# Elon Musk poll



## Penquin (Oct 15, 2007)

Elon Musk has launched a poll about whether he should stay or stand down as head of Twitter.









Elon Musk asks Twitter poll if he should stay as boss


Elon Musk says he would "abide by the results" if social media users vote for him to step down.



www.bbc.co.uk





So far out of more than 16 MILLION votes the % is 57.5% to stand down, 42.4% to remain.

If you are interested, or a Tesla shareholder, you might like to vote….


----------



## erneboy (Feb 8, 2007)

I find the idea of a poll interesting.

Surely Musk can just control the result using bots?


----------



## Penquin (Oct 15, 2007)

We will see…. There are supposedly more than 120 MILLION users, who could each vote, so if he currently has had 16 million that is greater than the 10% return rate normally expected….

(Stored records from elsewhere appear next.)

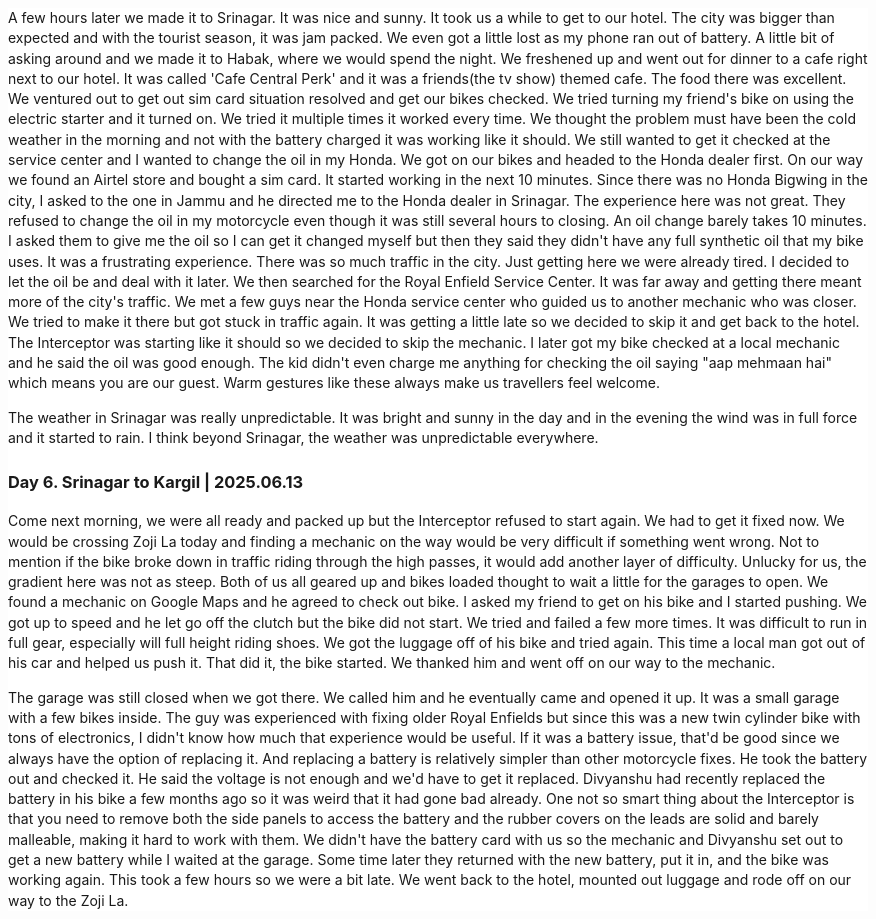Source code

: A few hours later we made it to Srinagar. It was nice and sunny. It took us a while to get to our hotel. The city was bigger than expected and with the tourist season, it was jam packed. We even got a little lost as my phone ran out of battery. A little bit of asking around and we made it to Habak, where we would spend the night. We freshened up and went out for dinner to a cafe right next to our hotel. It was called 'Cafe Central Perk' and it was a friends(the tv show) themed cafe. The food there was excellent. We ventured out to get out sim card situation resolved and get our bikes checked. We tried turning my friend's bike on using the electric starter and it turned on. We tried it multiple times it worked every time. We thought the problem must have been the cold weather in the morning and not with the battery charged it was working like it should. We still wanted to get it checked at the service center and I wanted to change the oil in my Honda. We got on our bikes and headed to the Honda dealer first. On our way we found an Airtel store and bought a sim card. It started working in the next 10 minutes. Since there was no Honda Bigwing in the city, I asked to the one in Jammu and he directed me to the Honda dealer in Srinagar. The experience here was not great. They refused to change the oil in my motorcycle even though it was still several hours to closing. An oil change barely takes 10 minutes. I asked them to give me the oil so I can get it changed myself but then they said they didn't have any full synthetic oil that my bike uses. It was a frustrating experience. There was so much traffic in the city. Just getting here we were already tired. I decided to let the oil be and deal with it later. We then searched for the Royal Enfield Service Center. It was far away and getting there meant more of the city's traffic. We met a few guys near the Honda service center who guided us to another mechanic who was closer. We tried to make it there but got stuck in traffic again. It was getting a little late so we decided to skip it and get back to the hotel. The Interceptor was starting like it should so we decided to skip the mechanic. I later got my bike checked at a local mechanic and he said the oil was good enough. The kid didn't even charge me anything for checking the oil saying "aap mehmaan hai" which means you are our guest. Warm gestures like these always make us travellers feel welcome.

The weather in Srinagar was really unpredictable. It was bright and sunny in the day and in the evening the wind was in full force and it started to rain. I think beyond Srinagar, the weather was unpredictable everywhere.

### Day 6. Srinagar to Kargil \| 2025.06.13

Come next morning, we were all ready and packed up but the Interceptor refused to start again. We had to get it fixed now. We would be crossing Zoji La today and finding a mechanic on the way would be very difficult if something went wrong. Not to mention if the bike broke down in traffic riding through the high passes, it would add another layer of difficulty. Unlucky for us, the gradient here was not as steep. Both of us all geared up and bikes loaded thought to wait a little for the garages to open. We found a mechanic on Google Maps and he agreed to check out bike. I asked my friend to get on his bike and I started pushing. We got up to speed and he let go off the clutch but the bike did not start. We tried and failed a few more times. It was difficult to run in full gear, especially will full height riding shoes. We got the luggage off of his bike and tried again. This time a local man got out of his car and helped us push it. That did it, the bike started. We thanked him and went off on our way to the mechanic. 

The garage was still closed when we got there. We called him and he eventually came and opened it up. It was a small garage with a few bikes inside. The guy was experienced with fixing older Royal Enfields but since this was a new twin cylinder bike with tons of electronics, I didn't know how much that experience would be useful. If it was a battery issue, that'd be good since we always have the option of replacing it. And replacing a battery is relatively simpler than other motorcycle fixes. He took the battery out and checked it. He said the voltage is not enough and we'd have to get it replaced. Divyanshu had recently replaced the battery in his bike a few months ago so it was weird that it had gone bad already. One not so smart thing about the Interceptor is that you need to remove both the side panels to access the battery and the rubber covers on the leads are solid and barely malleable, making it hard to work with them. We didn't have the battery card with us so the mechanic and Divyanshu set out to get a new battery while I waited at the garage. Some time later they returned with the new battery, put it in, and the bike was working again. This took a few hours so we were a bit late. We went back to the hotel, mounted out luggage and rode off on our way to the Zoji La.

It could be that feelings are high, as Tesla shares have fallen markedly of late as he has reportedly switched his attention to Twitter, his space exploration also seems more backfoot now.


----------



## erneboy (Feb 8, 2007)

Isn't the point of bots that we won't see?


----------



## Penquin (Oct 15, 2007)

Poll closed with 57.5% for him to leave and 42.5% for him to stay so either his bots have gone against him, or other employees or former employees of Twitter have utilised more powerful bots……

He has yet to comment !


----------



## JanHank (Mar 29, 2015)

I don´t understand this, didn´t he buy Twitter, how can he be booted out of the position ?


----------



## erneboy (Feb 8, 2007)

Not booted, he's asking what people think.

Perhaps there were bots on both sides? I find it hard to believe there'd be none at all.

Equally though there is speculation that given the damage his focusing on Twitter has done to his other businesses that he might have been looking for a way to back off from his close involvement in the running of Twitter.


----------



## barryd (May 9, 2008)

I dont think he wanted it. Didnt he try and back out of the deal?


----------



## Penquin (Oct 15, 2007)

He certainly did, but the Court compelled from memory ?


----------



## GMJ (Jun 24, 2014)

He'll still own it but run it on a day to day basis. Tesla shares have been taking a hit recently so the market thinks he has spread himself too thin I guess.

I had some admiration for him until he started doing weird FB things, especially the way he treated the workers there.


----------



## GMJ (Jun 24, 2014)

So he's off then (so he sys)...









Elon Musk to quit as Twitter CEO when replacement found


Elon Musk says he will resign as soon as he finds someone "foolish enough" to take over the job.



www.bbc.co.uk


----------



## Penquin (Oct 15, 2007)

But, will he sell it, or still own it and attempt to run it from a distance?


----------



## GMJ (Jun 24, 2014)

Personally I think he overpaid for it so he'll struggle to get near his purchase price unless he somehow adds value to it.

I don't think he'll be able to not interfere when he has a loose moment.


----------



## erneboy (Feb 8, 2007)

Selling it would be admitting to having made a huge mistake, does he admit it when he makes mistakes? Many people just can't manage to do that.


----------